The highest remaining seed Rangers are led by captain Ryan Callahan.  Part of a fairly evenly distributed attack, Callahan was tied for second on the Blueshirts with four points, recording two markers and two helpers.  Callahan was also a +2 and garnered a goal on the power-play.  Also, Callahan put up 17 shots, led all New York forwards in ice time with 23:20 per contest and was at 50 percent on face offs.  Oh and he’ll block a few shots from time to time, although that’s practically a perquisite for a Ranger.
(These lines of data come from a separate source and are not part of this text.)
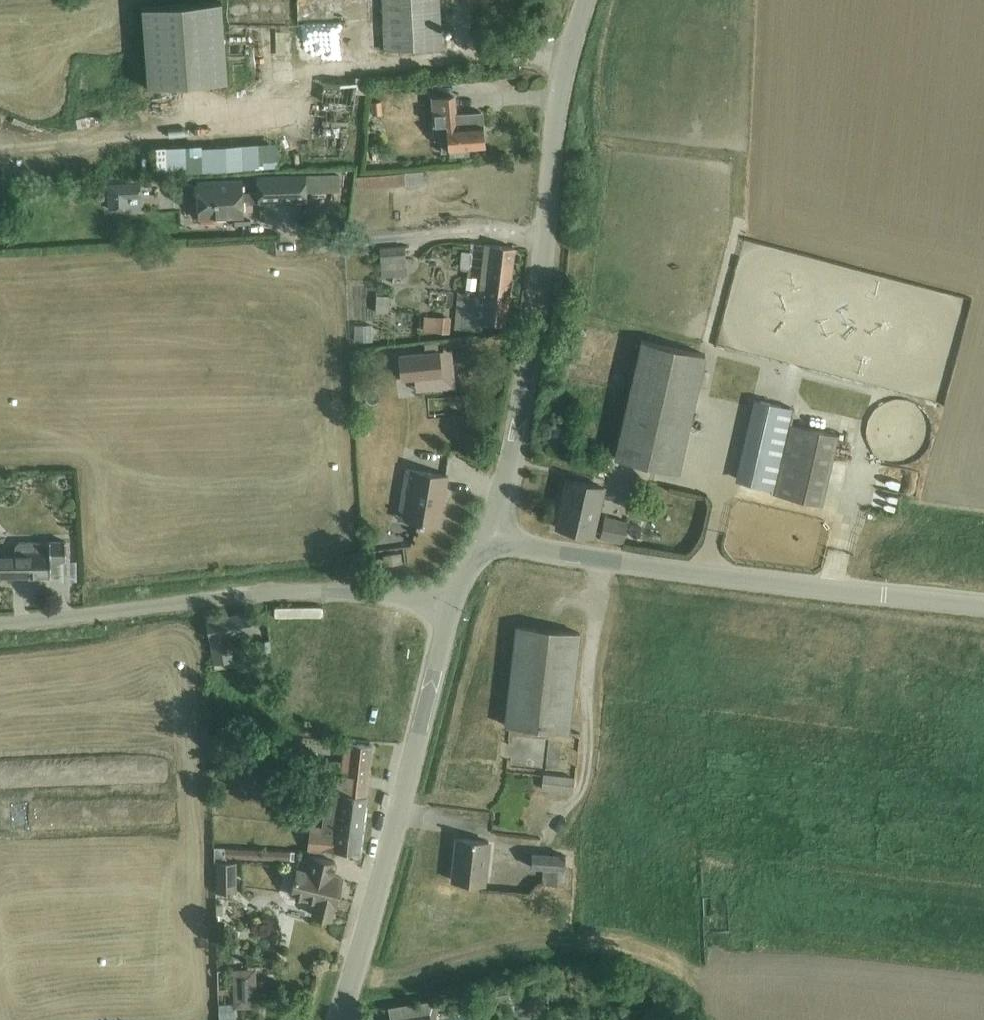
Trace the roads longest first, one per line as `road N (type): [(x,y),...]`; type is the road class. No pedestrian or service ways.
road 1 (unclassified): [(487,540),(519,431),(564,79),(587,0)]
road 2 (unclassified): [(983,607),(487,540)]
road 3 (unclassified): [(451,606),(381,594),(281,593),(0,624)]
road 4 (unclassified): [(336,1019),(451,606)]

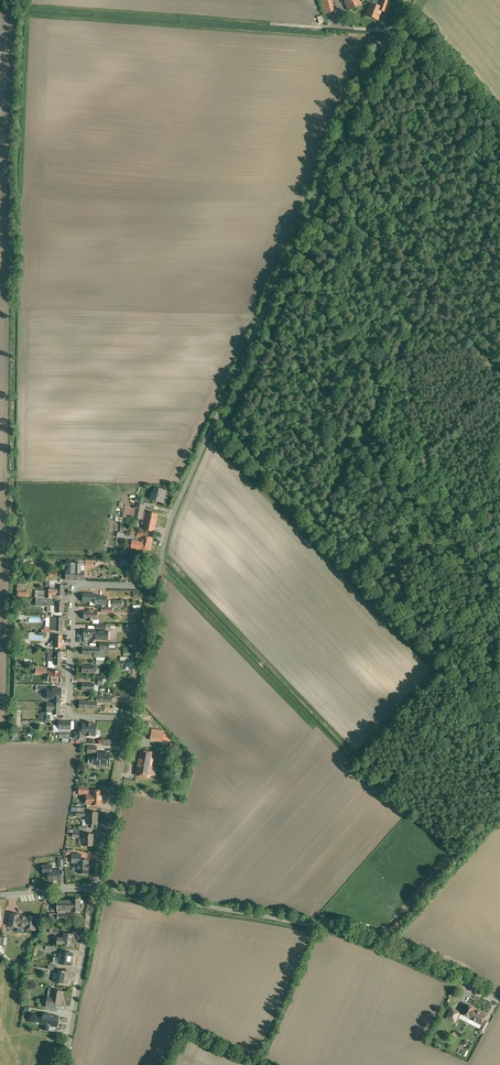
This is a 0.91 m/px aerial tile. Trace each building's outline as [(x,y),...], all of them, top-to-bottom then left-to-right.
[(325,15),(335,12),(332,0),(321,0),(325,15)] [(361,5),(358,0),(344,0),(349,11),(361,5)] [(378,7),(382,9),(381,11),(386,13),(389,3),(381,0),(381,1),(378,7)] [(377,20),(381,11),(382,9),(378,7),(374,5),(370,4),(366,16),(377,20)] [(163,503),(166,491),(155,488),(152,500),(163,503)] [(133,518),(142,519),(145,505),(142,505),(143,501),(138,500),(137,500),(135,507),(134,515),(133,518)] [(157,515),(145,512),(142,524),(145,524),(144,530),(153,532),(157,515)] [(147,537),(142,536),(142,538),(141,543),(140,548),(150,550),(152,538),(147,537)] [(75,564),(66,563),(66,566),(71,566),(71,571),(66,571),(66,580),(75,580),(75,564)] [(84,564),(75,564),(75,580),(84,580),(84,571),(79,571),(79,566),(84,566),(84,564)] [(57,590),(46,590),(46,591),(46,595),(52,595),(63,596),(64,586),(57,586),(57,590)] [(95,594),(83,594),(83,601),(95,601),(95,603),(106,604),(106,597),(95,597),(95,594)] [(52,602),(52,595),(46,595),(45,598),(40,598),(39,603),(43,605),(47,606),(47,602),(52,602)] [(52,602),(47,602),(47,606),(47,612),(56,612),(56,602),(52,602)] [(96,620),(97,612),(83,612),(83,620),(96,620)] [(63,631),(63,618),(51,618),(51,624),(48,624),(48,627),(51,627),(51,630),(56,630),(56,631),(63,631)] [(108,632),(96,631),(96,637),(96,639),(107,640),(108,632)] [(97,649),(97,648),(83,648),(83,655),(94,655),(94,657),(99,657),(100,651),(97,651),(97,649)] [(100,651),(99,657),(107,658),(108,649),(99,649),(97,649),(97,651),(100,651)] [(55,665),(61,665),(62,653),(56,653),(55,653),(55,655),(49,654),(49,661),(55,662),(55,665)] [(61,682),(61,672),(49,672),(49,675),(49,682),(61,682)] [(53,697),(53,703),(60,703),(60,692),(56,692),(49,691),(49,693),(49,696),(53,697)] [(59,714),(60,703),(53,703),(47,703),(47,712),(45,712),(45,719),(53,719),(53,714),(59,714)] [(14,711),(14,724),(22,723),(22,711),(14,711)] [(82,735),(83,735),(95,736),(96,724),(91,724),(91,723),(87,723),(87,724),(82,724),(82,728),(82,735)] [(82,735),(82,728),(77,727),(77,733),(73,733),(73,738),(82,738),(83,735),(82,735)] [(152,730),(151,739),(162,740),(164,731),(152,730)] [(153,753),(140,751),(135,775),(148,778),(153,753)] [(93,757),(93,764),(109,765),(109,753),(98,753),(98,757),(93,757)] [(79,794),(87,795),(87,791),(89,791),(89,787),(79,786),(79,794)] [(101,796),(102,791),(91,791),(91,798),(87,798),(87,804),(92,805),(101,805),(101,799),(102,799),(102,796),(101,796)] [(97,825),(98,812),(86,812),(86,817),(88,817),(87,825),(97,825)] [(83,846),(93,846),(93,834),(82,834),(82,839),(83,839),(83,846)] [(81,854),(72,854),(72,863),(78,863),(78,860),(81,860),(81,854)] [(88,864),(88,860),(81,860),(78,860),(78,863),(78,873),(88,873),(88,869),(89,869),(89,864),(88,864)] [(60,870),(52,871),(48,871),(48,872),(49,881),(61,880),(60,870)] [(71,901),(71,912),(80,912),(80,900),(71,900),(71,901)] [(66,912),(71,912),(71,901),(58,901),(58,914),(54,914),(54,921),(66,921),(66,912)] [(10,914),(8,926),(25,928),(26,930),(29,930),(30,929),(35,930),(37,918),(10,914)] [(397,922),(393,927),(396,930),(401,925),(397,922)] [(76,935),(63,933),(62,933),(65,934),(64,939),(58,938),(56,939),(56,943),(57,944),(74,947),(76,935)] [(72,953),(60,951),(60,952),(61,952),(60,958),(59,958),(58,963),(70,965),(71,960),(72,954),(72,953)] [(67,984),(69,972),(59,971),(57,983),(67,984)] [(58,991),(52,990),(51,997),(50,1002),(55,1003),(61,1005),(63,992),(58,991)] [(46,1006),(55,1008),(55,1003),(50,1002),(51,997),(48,997),(46,1006)] [(474,1009),(474,1010),(474,1009),(465,1004),(461,1013),(469,1017),(474,1009)] [(454,1022),(460,1012),(451,1008),(446,1018),(454,1022)] [(485,1015),(474,1010),(474,1009),(469,1017),(467,1022),(478,1027),(480,1024),(485,1015)] [(61,1027),(64,1014),(54,1012),(54,1013),(52,1019),(51,1025),(61,1027)] [(485,1020),(479,1031),(483,1033),(489,1022),(485,1020)]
Ryan Callahan Rangers Captain
(Rich Kane/Icon SMI)

No the Florida Panthers didn’t have an official captain, but they did add a lot of seasoned vets to help push their first round series to the limit.  Think guys like Mr. Panther, Stephen Weiss, Brian Campbell and Ed Jovanovski.  In seven games, Weiss was tied for the club lead with three goals and second in points with five.  Weiss and really the rest of the Panthers, came up big against the team with the best penalty kill during the regular season, in the New Jersey Devils.  All of Weiss’ tallies were in fact with the odd-man advantage.  Florida recorded nine power-play markers across seven contests.  One guy may not have carried them but I wouldn’t say the Panthers lost due to a vacancy at the captaincy.

Brian Campbell
(Jeanine Leech/Icon SMI)

Finally, the last team to advance, the Devils.  Captain Zach Parise, had a strong start to the seven game series against Florida but a somewhat quiet finish.  Parise had as many goals in the series (2) as Albany Devils captain Stephen Gionta.  Parise did record two assists as well and had an even +/- rating.  To his credit, Parise did notch a winner with one of those goals and did manage to lead the club in shots with 32.  Next round, the player who registered a shot in every single regular season contest, will have to start putting more of them in the back of the net.

Zach Parise Devils
(Mark Goldman/Icon SMI)

In total, aside from the St. Louis-San Jose/Phoenix-Chicago series’, most of the number bare out that the team whose captain came up big, came up a winner in the first round of the playoffs.